* _WHAT THE TASK ASKS_:
The entries below contain pictures. Retype everything except those pictures, exactly as given.

**********

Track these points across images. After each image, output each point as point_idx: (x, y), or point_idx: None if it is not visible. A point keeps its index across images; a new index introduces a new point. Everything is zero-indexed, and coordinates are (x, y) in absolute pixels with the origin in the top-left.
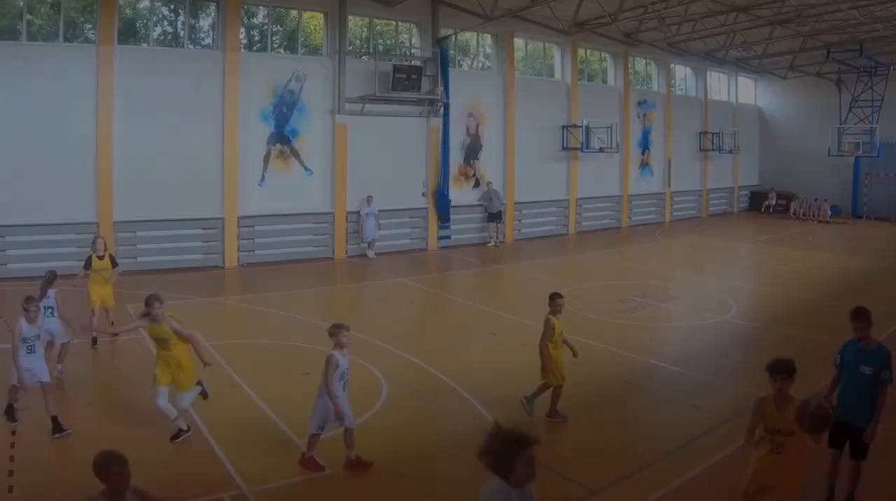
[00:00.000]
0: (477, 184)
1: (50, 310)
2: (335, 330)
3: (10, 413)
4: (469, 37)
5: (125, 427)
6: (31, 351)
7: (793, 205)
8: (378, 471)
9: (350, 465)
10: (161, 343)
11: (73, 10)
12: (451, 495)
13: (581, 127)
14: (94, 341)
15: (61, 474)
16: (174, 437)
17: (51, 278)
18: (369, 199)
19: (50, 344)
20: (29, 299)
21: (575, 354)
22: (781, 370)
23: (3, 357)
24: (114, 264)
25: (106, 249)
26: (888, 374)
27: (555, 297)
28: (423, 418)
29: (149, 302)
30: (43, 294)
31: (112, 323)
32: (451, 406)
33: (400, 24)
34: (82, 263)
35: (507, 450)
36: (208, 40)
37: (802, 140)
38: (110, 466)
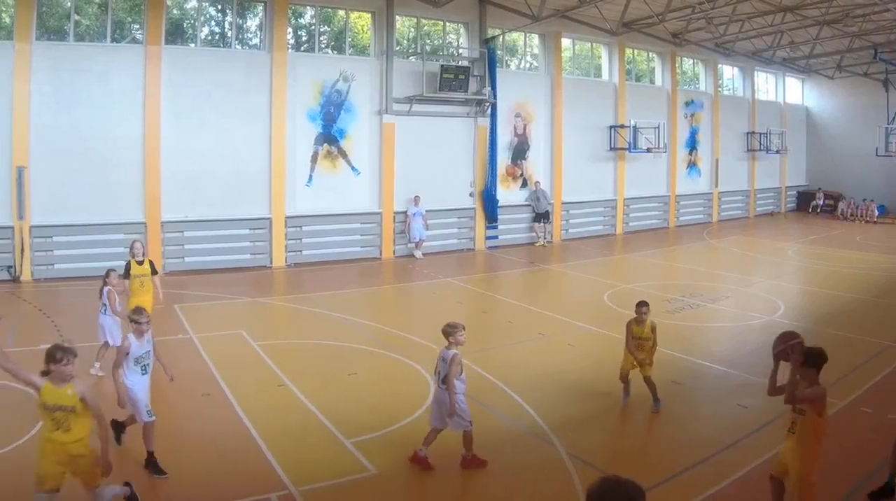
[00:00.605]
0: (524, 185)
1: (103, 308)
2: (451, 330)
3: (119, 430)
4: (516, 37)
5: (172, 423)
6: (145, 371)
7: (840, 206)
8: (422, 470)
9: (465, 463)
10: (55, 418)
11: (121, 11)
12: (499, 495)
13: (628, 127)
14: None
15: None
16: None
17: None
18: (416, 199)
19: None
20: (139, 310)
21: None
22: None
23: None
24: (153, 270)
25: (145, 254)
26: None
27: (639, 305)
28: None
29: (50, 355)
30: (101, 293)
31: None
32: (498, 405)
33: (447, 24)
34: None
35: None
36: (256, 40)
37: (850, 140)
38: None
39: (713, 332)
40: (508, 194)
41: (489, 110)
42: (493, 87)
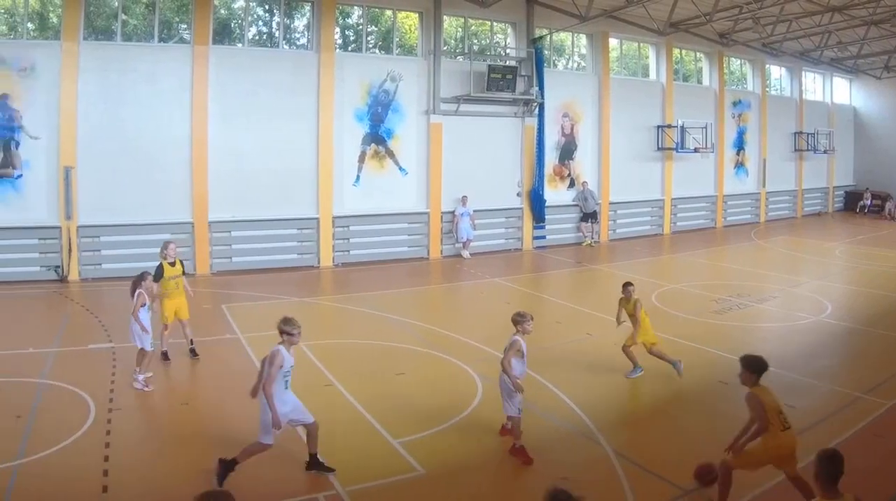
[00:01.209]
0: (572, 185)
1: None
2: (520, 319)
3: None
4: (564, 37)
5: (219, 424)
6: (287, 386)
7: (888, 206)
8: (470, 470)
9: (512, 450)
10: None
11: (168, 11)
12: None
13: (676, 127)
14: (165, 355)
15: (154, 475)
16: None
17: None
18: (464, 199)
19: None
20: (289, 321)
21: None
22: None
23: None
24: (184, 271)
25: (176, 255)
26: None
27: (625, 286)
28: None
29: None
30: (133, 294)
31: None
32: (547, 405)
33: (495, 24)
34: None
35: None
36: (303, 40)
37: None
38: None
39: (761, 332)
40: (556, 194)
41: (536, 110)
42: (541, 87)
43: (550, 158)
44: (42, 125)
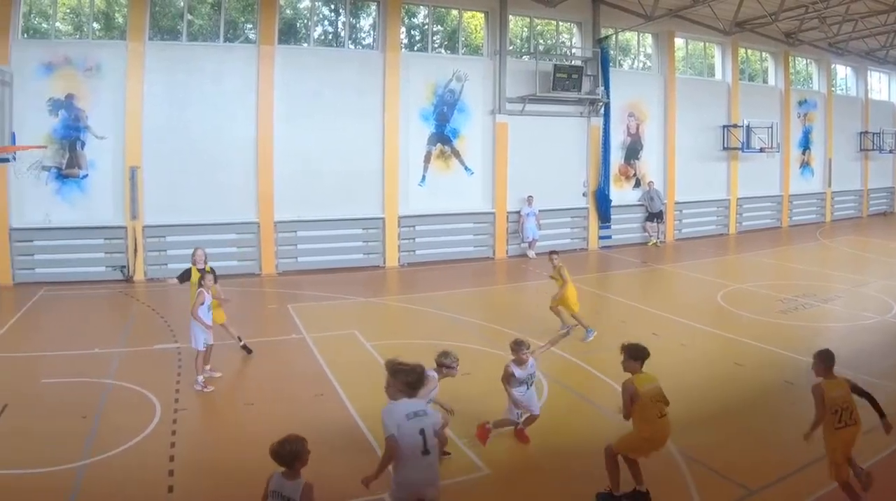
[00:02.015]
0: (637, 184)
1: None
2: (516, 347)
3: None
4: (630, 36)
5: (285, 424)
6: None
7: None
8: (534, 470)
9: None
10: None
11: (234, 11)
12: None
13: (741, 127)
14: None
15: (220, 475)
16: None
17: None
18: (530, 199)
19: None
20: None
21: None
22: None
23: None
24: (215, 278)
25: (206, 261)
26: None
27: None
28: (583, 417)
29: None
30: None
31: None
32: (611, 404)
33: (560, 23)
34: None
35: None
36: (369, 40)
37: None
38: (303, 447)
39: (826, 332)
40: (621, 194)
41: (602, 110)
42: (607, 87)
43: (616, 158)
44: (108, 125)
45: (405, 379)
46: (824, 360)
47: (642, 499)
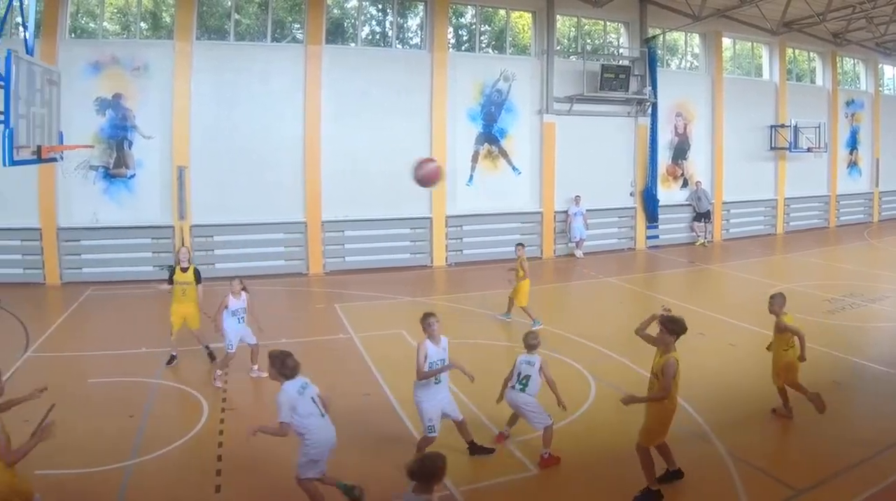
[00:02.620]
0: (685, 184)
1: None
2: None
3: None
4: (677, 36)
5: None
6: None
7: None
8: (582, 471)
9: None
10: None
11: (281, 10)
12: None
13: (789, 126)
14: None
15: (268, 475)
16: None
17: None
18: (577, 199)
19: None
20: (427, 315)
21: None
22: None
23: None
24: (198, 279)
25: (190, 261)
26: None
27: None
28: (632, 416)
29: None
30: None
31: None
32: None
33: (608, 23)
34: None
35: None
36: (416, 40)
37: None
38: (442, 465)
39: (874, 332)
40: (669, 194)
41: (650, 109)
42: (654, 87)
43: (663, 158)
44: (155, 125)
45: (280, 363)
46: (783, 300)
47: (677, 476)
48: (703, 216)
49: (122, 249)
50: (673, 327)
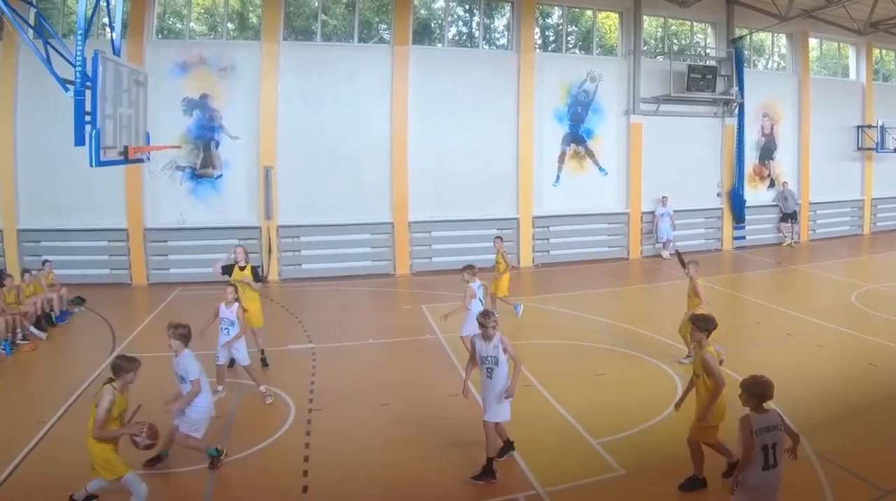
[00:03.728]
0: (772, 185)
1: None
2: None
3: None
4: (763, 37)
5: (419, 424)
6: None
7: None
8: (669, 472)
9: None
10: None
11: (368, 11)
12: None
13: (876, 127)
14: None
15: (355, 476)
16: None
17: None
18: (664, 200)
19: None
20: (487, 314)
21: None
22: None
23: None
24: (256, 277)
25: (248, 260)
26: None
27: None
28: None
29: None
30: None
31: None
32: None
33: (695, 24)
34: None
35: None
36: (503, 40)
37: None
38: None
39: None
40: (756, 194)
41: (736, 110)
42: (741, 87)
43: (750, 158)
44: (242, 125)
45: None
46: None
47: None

**********

* _TASK ANSWER_:
Track these points across images. After each image, output each point as point_idx: (x, y), or point_idx: None if it is not visible. A point keeps its index across images; a new index introduces a new point. Everything is zero-indexed, and coordinates are (x, y) in absolute pixels with the origin in the top-left.
[00:00.000]
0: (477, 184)
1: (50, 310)
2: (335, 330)
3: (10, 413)
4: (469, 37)
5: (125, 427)
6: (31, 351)
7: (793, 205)
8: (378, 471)
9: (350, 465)
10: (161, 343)
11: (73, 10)
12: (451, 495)
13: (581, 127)
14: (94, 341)
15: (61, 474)
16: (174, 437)
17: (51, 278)
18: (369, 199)
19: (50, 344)
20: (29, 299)
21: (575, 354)
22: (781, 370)
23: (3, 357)
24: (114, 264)
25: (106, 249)
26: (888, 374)
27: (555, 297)
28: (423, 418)
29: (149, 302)
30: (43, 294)
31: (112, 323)
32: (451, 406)
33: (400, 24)
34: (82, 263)
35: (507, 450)
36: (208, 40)
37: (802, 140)
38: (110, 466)
[00:00.605]
0: (524, 185)
1: (103, 308)
2: (451, 330)
3: (119, 430)
4: (516, 37)
5: (172, 423)
6: (145, 371)
7: (840, 206)
8: (422, 470)
9: (465, 463)
10: (55, 418)
11: (121, 11)
12: (499, 495)
13: (628, 127)
14: None
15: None
16: None
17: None
18: (416, 199)
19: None
20: (139, 310)
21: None
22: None
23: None
24: (153, 270)
25: (145, 254)
26: None
27: (639, 305)
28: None
29: (50, 355)
30: (101, 293)
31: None
32: (498, 405)
33: (447, 24)
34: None
35: None
36: (256, 40)
37: (850, 140)
38: None
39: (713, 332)
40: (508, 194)
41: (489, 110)
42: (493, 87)
[00:01.209]
0: (572, 185)
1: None
2: (520, 319)
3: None
4: (564, 37)
5: (219, 424)
6: (287, 386)
7: (888, 206)
8: (470, 470)
9: (512, 450)
10: None
11: (168, 11)
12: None
13: (676, 127)
14: (165, 355)
15: (154, 475)
16: None
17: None
18: (464, 199)
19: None
20: (289, 321)
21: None
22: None
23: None
24: (184, 271)
25: (176, 255)
26: None
27: (625, 286)
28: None
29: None
30: (133, 294)
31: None
32: (547, 405)
33: (495, 24)
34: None
35: None
36: (303, 40)
37: None
38: None
39: (761, 332)
40: (556, 194)
41: (536, 110)
42: (541, 87)
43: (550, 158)
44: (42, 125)
[00:02.015]
0: (637, 184)
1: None
2: (516, 347)
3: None
4: (630, 36)
5: (285, 424)
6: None
7: None
8: (534, 470)
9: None
10: None
11: (234, 11)
12: None
13: (741, 127)
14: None
15: (220, 475)
16: None
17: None
18: (530, 199)
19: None
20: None
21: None
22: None
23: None
24: (215, 278)
25: (206, 261)
26: None
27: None
28: (583, 417)
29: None
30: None
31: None
32: (611, 404)
33: (560, 23)
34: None
35: None
36: (369, 40)
37: None
38: (303, 447)
39: (826, 332)
40: (621, 194)
41: (602, 110)
42: (607, 87)
43: (616, 158)
44: (108, 125)
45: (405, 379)
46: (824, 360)
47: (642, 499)
[00:02.620]
0: (685, 184)
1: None
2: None
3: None
4: (677, 36)
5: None
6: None
7: None
8: (582, 471)
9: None
10: None
11: (281, 10)
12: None
13: (789, 126)
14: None
15: (268, 475)
16: None
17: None
18: (577, 199)
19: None
20: (427, 315)
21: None
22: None
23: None
24: (198, 279)
25: (190, 261)
26: None
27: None
28: (632, 416)
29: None
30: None
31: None
32: None
33: (608, 23)
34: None
35: None
36: (416, 40)
37: None
38: (442, 465)
39: (874, 332)
40: (669, 194)
41: (650, 109)
42: (654, 87)
43: (663, 158)
44: (155, 125)
45: (280, 363)
46: (783, 300)
47: (677, 476)
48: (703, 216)
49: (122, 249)
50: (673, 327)
[00:03.728]
0: (772, 185)
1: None
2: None
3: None
4: (763, 37)
5: (419, 424)
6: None
7: None
8: (669, 472)
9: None
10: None
11: (368, 11)
12: None
13: (876, 127)
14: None
15: (355, 476)
16: None
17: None
18: (664, 200)
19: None
20: (487, 314)
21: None
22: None
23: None
24: (256, 277)
25: (248, 260)
26: None
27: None
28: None
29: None
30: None
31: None
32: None
33: (695, 24)
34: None
35: None
36: (503, 40)
37: None
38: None
39: None
40: (756, 194)
41: (736, 110)
42: (741, 87)
43: (750, 158)
44: (242, 125)
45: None
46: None
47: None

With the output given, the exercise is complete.